FUNCEF aprova redução de dois anos no equacionamento

FUNCEF aprova redução de dois anos no equacionamento

Estudos técnicos atuariais mostram que impacto positivo das medidas para reduzir contribuições extraordinárias supera as projeções iniciais

istock.com/Comunicação FUNCEF

O Conselho Deliberativo da FUNCEF aprovou, nesta quinta-feira (29/5), a repactuação do equacionamento do REG/Replan Saldado, conforme previsto no conjunto de medidas que viabilizou a redução de 19,16% para 10,80% nas contribuições extraordinárias.

Essa aprovação veio com mais uma boa notícia aos 53,8 mil participantes do plano: o alongamento do prazo das taxas de equacionamento será de 4 anos e não de 6 anos, como indicavam projeções iniciais.

Além disso, como já anunciado, as taxas de equacionamento que incidem sobre o abono (13º) terão um corte ainda mais expressivo, caindo de 19,16% para 3,10%.

A documentação será enviada agora à CAIXA. Depois da aprovação definitiva, a Fundação poderá devolver parte das contribuições extraordinárias sobre a parcela do 13º de fevereiro, uma vez que a alíquota descontada foi de 10,80%.  

Repactuação do equacionamento

A diferença positiva em relação às projeções decorre da avaliação especial por fato relevante, processada tendo como data de referência 28 de fevereiro de 2025. Essa avaliação considerou o impacto conjunto de todas as medidas aprovadas e a modelagem atuarial desenvolvida e revisada por auditoria independente.

De acordo com os estudos técnicos, a revisão de benefícios a conceder, aprovada por 67 % dos participantes do Saldado que se manifestaram em consulta pública, representa um esforço de R$ 3,12 bilhões, que entram como parcela aportada à vista pelos participantes ativos e assistidos.

A CAIXA, por sua vez, já antecipou o pagamento de R$ 2,6 bilhões de sua parte do equacionamento e fará um novo repasse para chegar aos mesmos R$ 3,12 bilhões.
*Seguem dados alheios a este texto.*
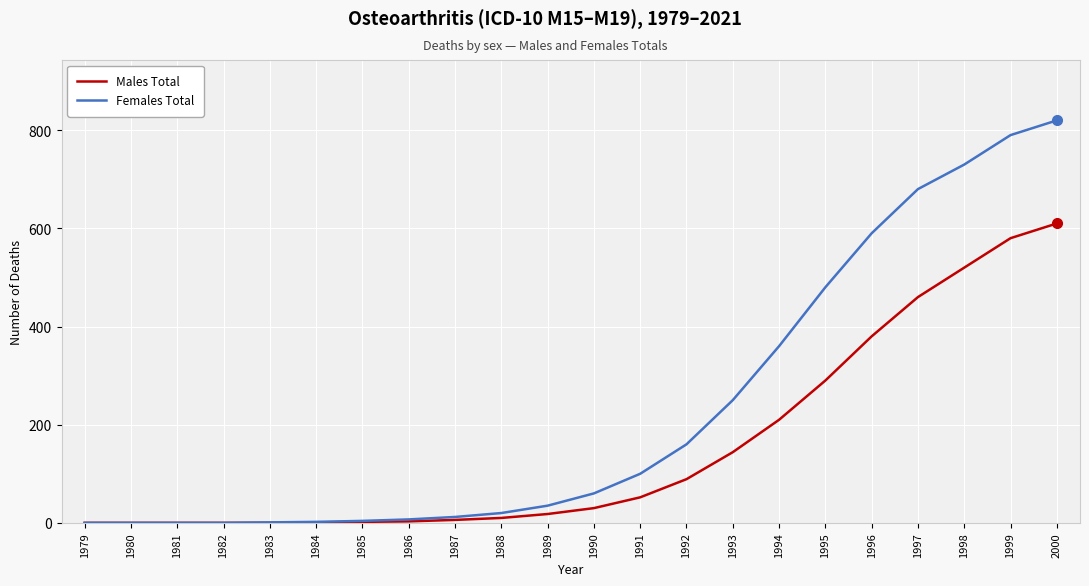

What is the difference between the maximum and minimum values in the Females Total series?

820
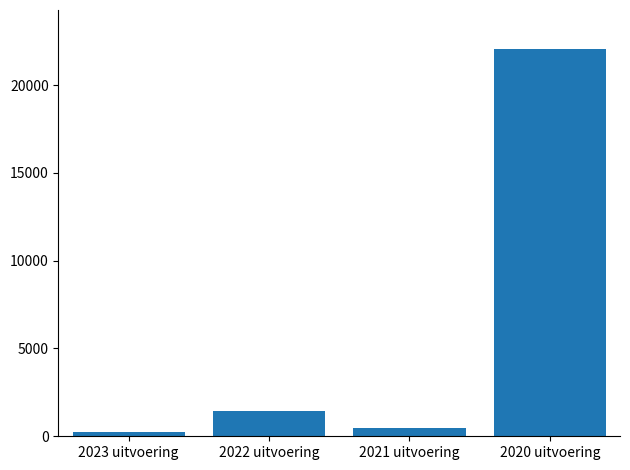

What is the ratio of the value at 2023 uitvoering to the value at 2021 uitvoering?

0.6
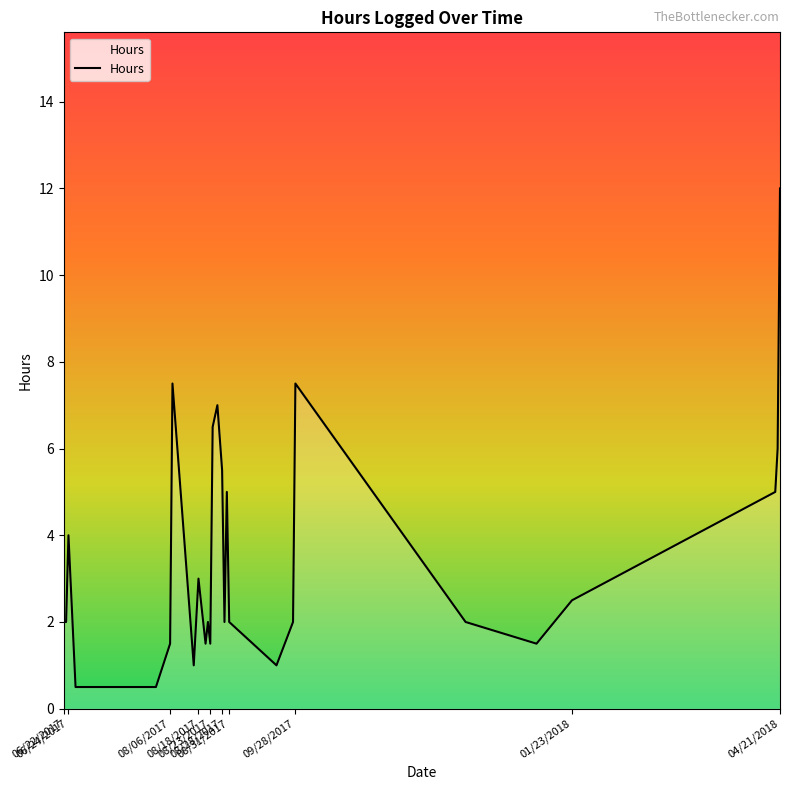

Reading left to right, transcribe all the data shown in this chart.

2.0	2.0	4.0	0.5	0.5	1.5	7.5	1.0	3.0	1.5	2.0	1.5	6.5	7.0	5.5	2.0	5.0	2.0	1.0	2.0	7.5	2.0	1.5	2.5	5.0	6.0	12.0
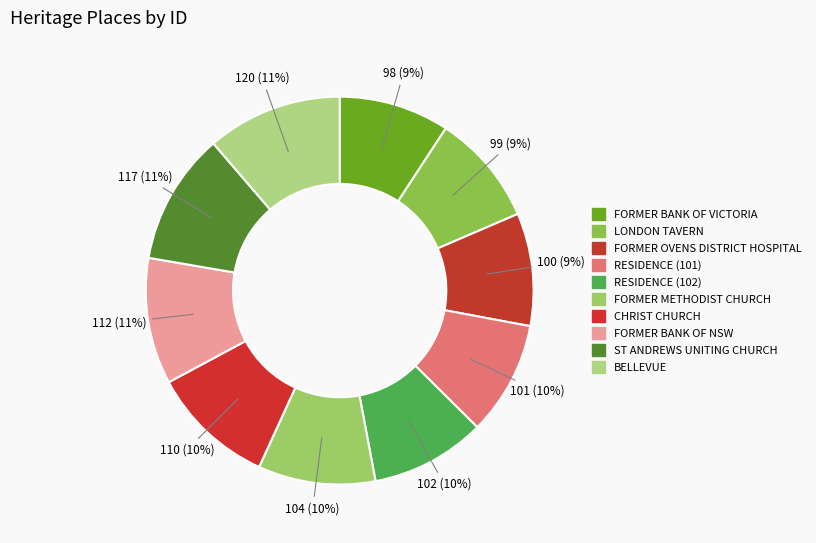

Do FORMER BANK OF NSW and FORMER METHODIST CHURCH together represent more than half of the pie?

No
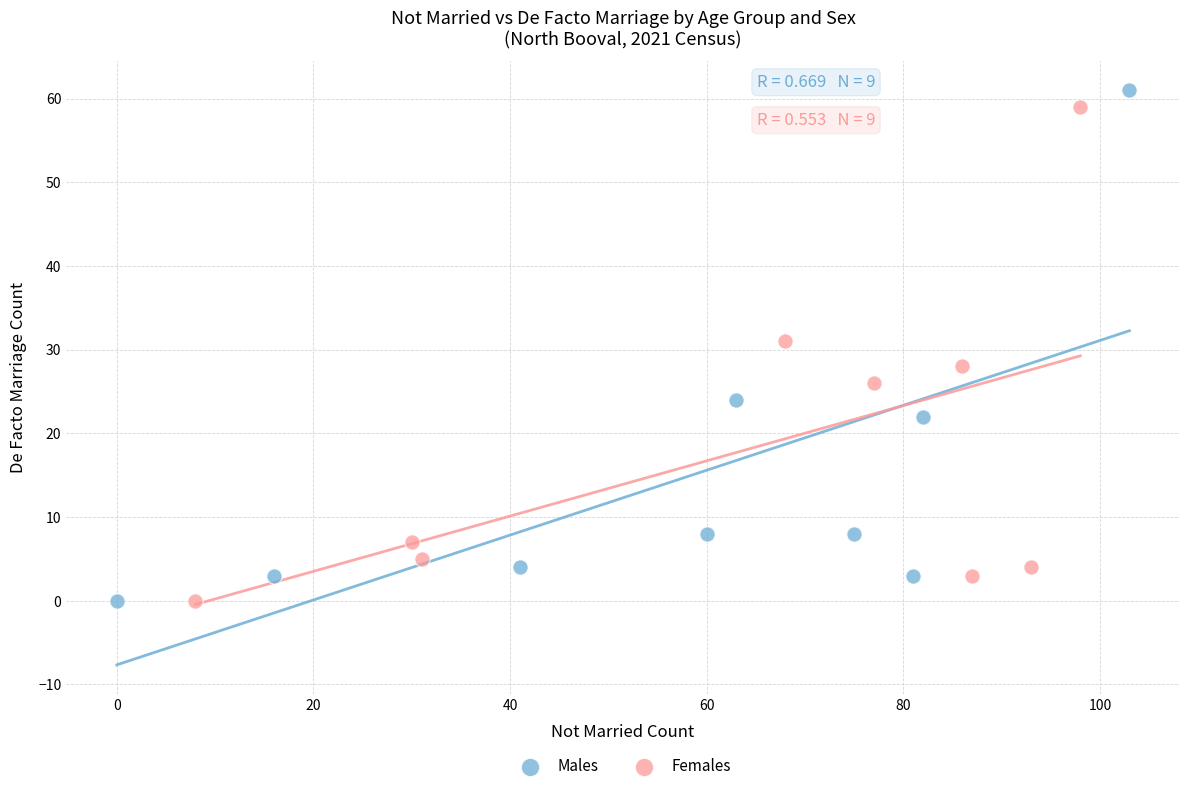

Which series has the widest spread of Y values?

Males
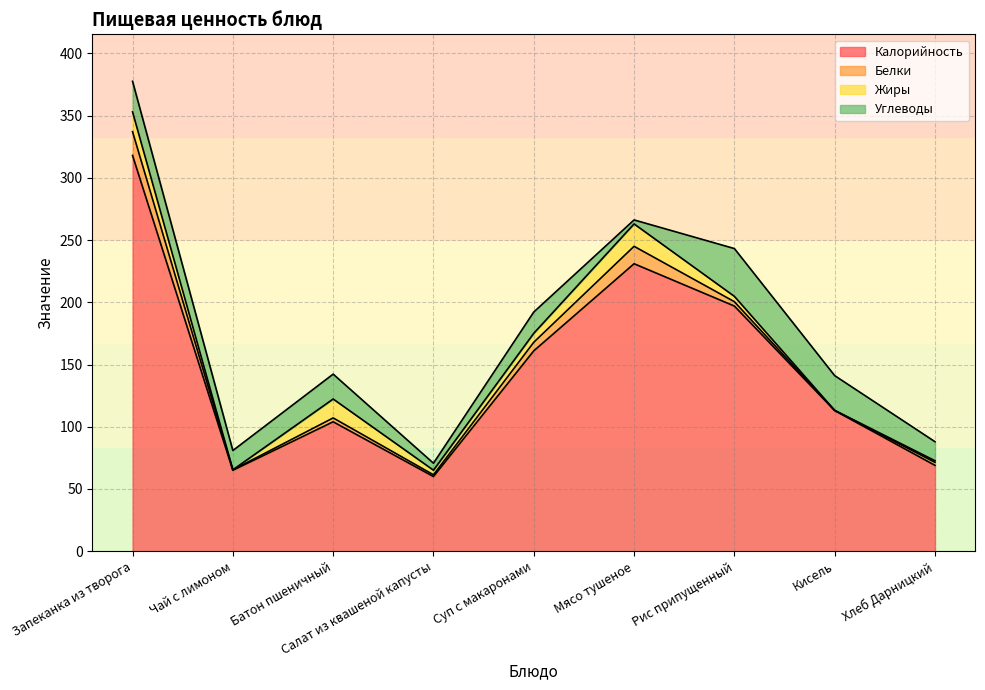

Which series has the largest range (max minus min)?

Калорийность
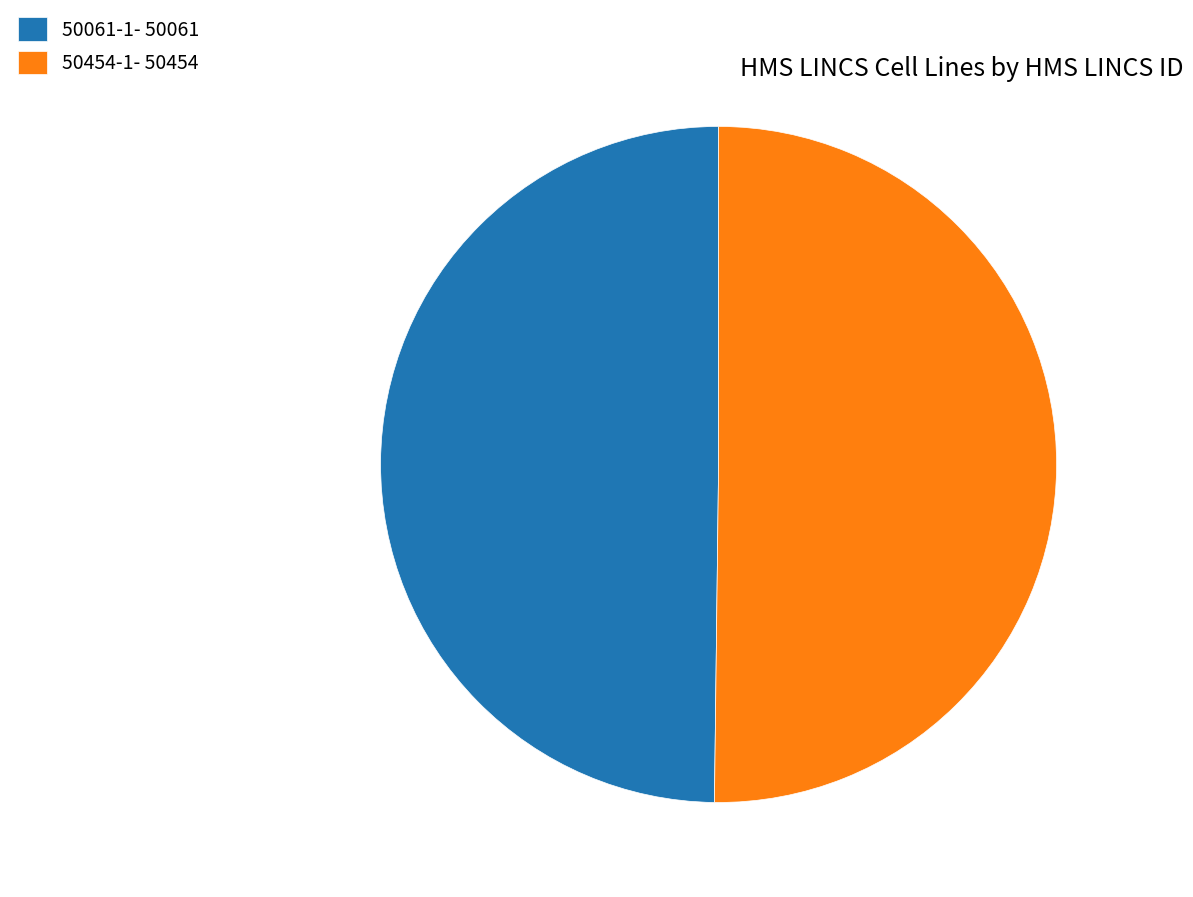

How many segments does this pie chart have?

2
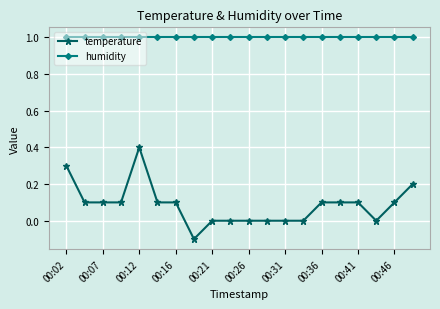

Which series has the largest range (max minus min)?

temperature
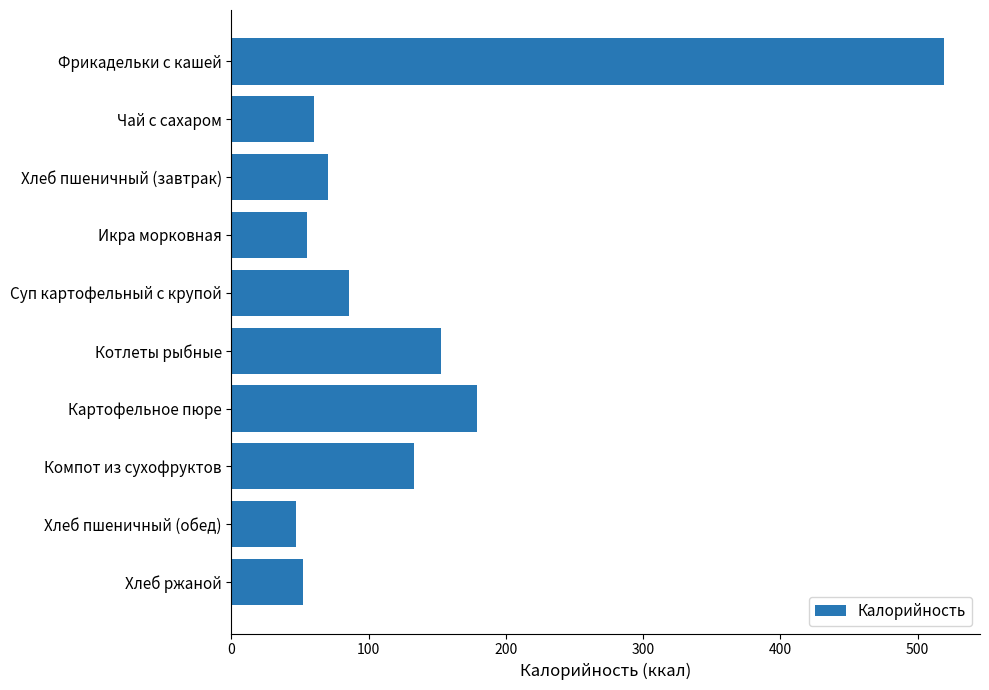

What is the label of the 9th bar from the bottom?

Чай с сахаром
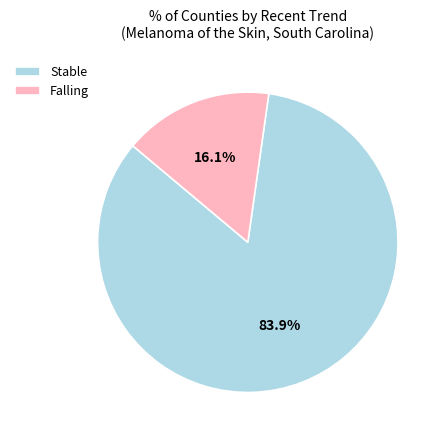

How many segments does this pie chart have?

2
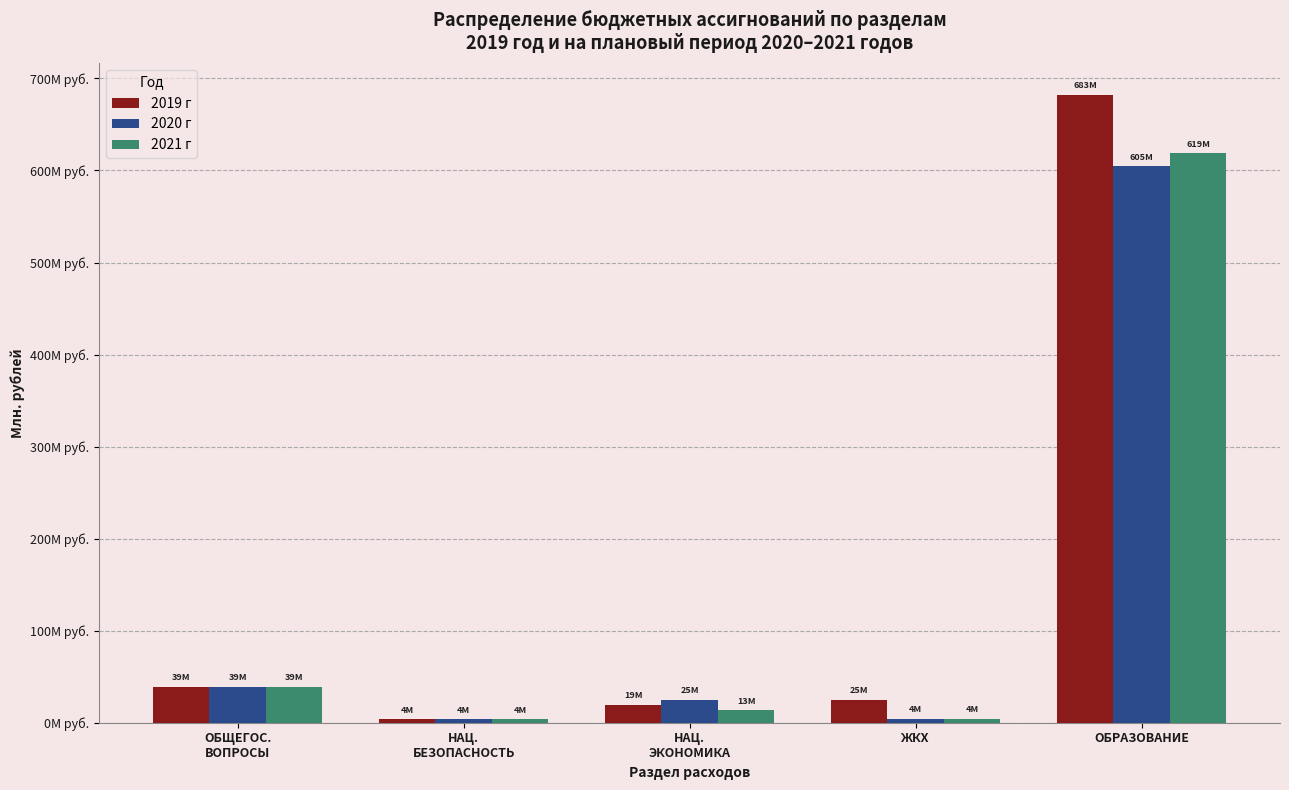

Which category has the lowest value across all series?

НАЦ.
БЕЗОПАСНОСТЬ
Os valores oriundos das medidas e da patrocinadora, que chegam a R$ 6,24 bilhões, serão utilizados para amortizar parte do déficit em equacionamento.

Para ampliar o impacto das medidas, o déficit remanescente, de R$ 13,21 bilhões, foi repactuado num único plano de equacionamento, suavizando as condições de pagamento, com o alongamento do prazo em quatro anos ao anteriormente previsto, com encerramento previsto em 2040.

“A redução do equacionamento foi uma grande vitória, construída com muito diálogo e cooperação. As condições se mostraram melhores do que previsto inicialmente e são mais um passo para o futuro sustentável e equilibrado que todos queremos no REG/Replan Saldado”, afirmou o presidente Ricardo Pontes.